Given records:

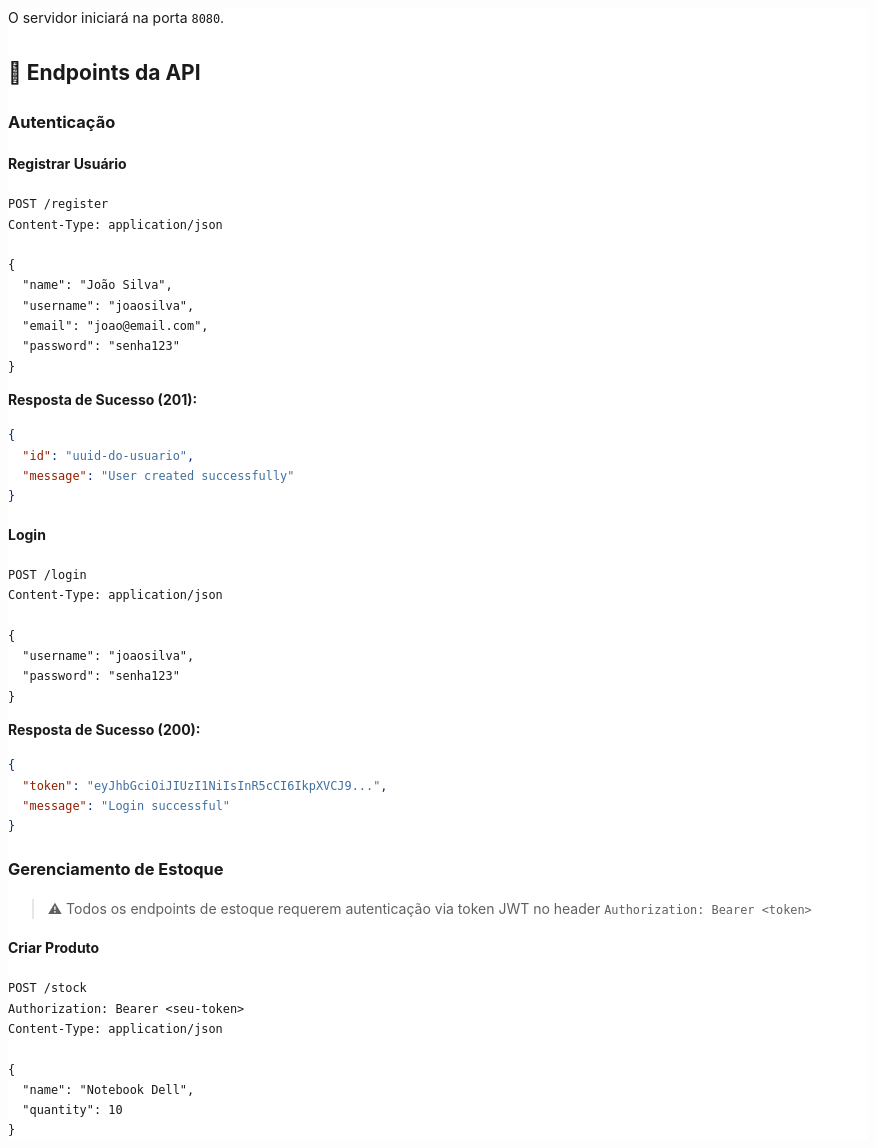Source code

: O servidor iniciará na porta `8080`.

## 📡 Endpoints da API

### Autenticação

#### Registrar Usuário
```http
POST /register
Content-Type: application/json

{
  "name": "João Silva",
  "username": "joaosilva",
  "email": "joao@email.com",
  "password": "senha123"
}
```

**Resposta de Sucesso (201):**
```json
{
  "id": "uuid-do-usuario",
  "message": "User created successfully"
}
```

#### Login
```http
POST /login
Content-Type: application/json

{
  "username": "joaosilva",
  "password": "senha123"
}
```

**Resposta de Sucesso (200):**
```json
{
  "token": "eyJhbGciOiJIUzI1NiIsInR5cCI6IkpXVCJ9...",
  "message": "Login successful"
}
```

### Gerenciamento de Estoque

> ⚠️ Todos os endpoints de estoque requerem autenticação via token JWT no header `Authorization: Bearer <token>`

#### Criar Produto
```http
POST /stock
Authorization: Bearer <seu-token>
Content-Type: application/json

{
  "name": "Notebook Dell",
  "quantity": 10
}
```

What needs to be done:
Which lines of the records above contain the word "Sucesso"? Copy each of them.

Written answer:
**Resposta de Sucesso (201):**
**Resposta de Sucesso (200):**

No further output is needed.